**Information given**.
"""

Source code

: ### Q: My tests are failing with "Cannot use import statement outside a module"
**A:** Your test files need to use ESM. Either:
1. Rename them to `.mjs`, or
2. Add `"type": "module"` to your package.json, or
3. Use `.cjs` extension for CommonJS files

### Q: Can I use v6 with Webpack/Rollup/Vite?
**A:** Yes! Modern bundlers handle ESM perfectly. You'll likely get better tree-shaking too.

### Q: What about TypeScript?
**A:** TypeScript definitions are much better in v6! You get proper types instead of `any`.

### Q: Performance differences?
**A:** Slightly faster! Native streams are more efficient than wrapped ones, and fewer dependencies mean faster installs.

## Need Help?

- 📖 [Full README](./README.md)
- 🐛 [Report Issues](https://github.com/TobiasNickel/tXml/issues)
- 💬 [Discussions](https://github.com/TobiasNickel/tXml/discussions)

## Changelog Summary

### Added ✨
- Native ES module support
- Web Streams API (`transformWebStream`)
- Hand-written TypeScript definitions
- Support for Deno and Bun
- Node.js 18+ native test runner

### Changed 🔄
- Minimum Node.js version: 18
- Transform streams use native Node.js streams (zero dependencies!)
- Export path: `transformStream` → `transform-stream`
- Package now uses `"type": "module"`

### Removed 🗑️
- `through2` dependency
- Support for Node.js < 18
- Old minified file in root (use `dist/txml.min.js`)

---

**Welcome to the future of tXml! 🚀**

"""

There is one span to return: the line holding "### Removed 🗑️" and every line after it through the end of the listing above; please give it exactly and add nothing.

**Solution below**.
### Removed 🗑️
- `through2` dependency
- Support for Node.js < 18
- Old minified file in root (use `dist/txml.min.js`)

---

**Welcome to the future of tXml! 🚀**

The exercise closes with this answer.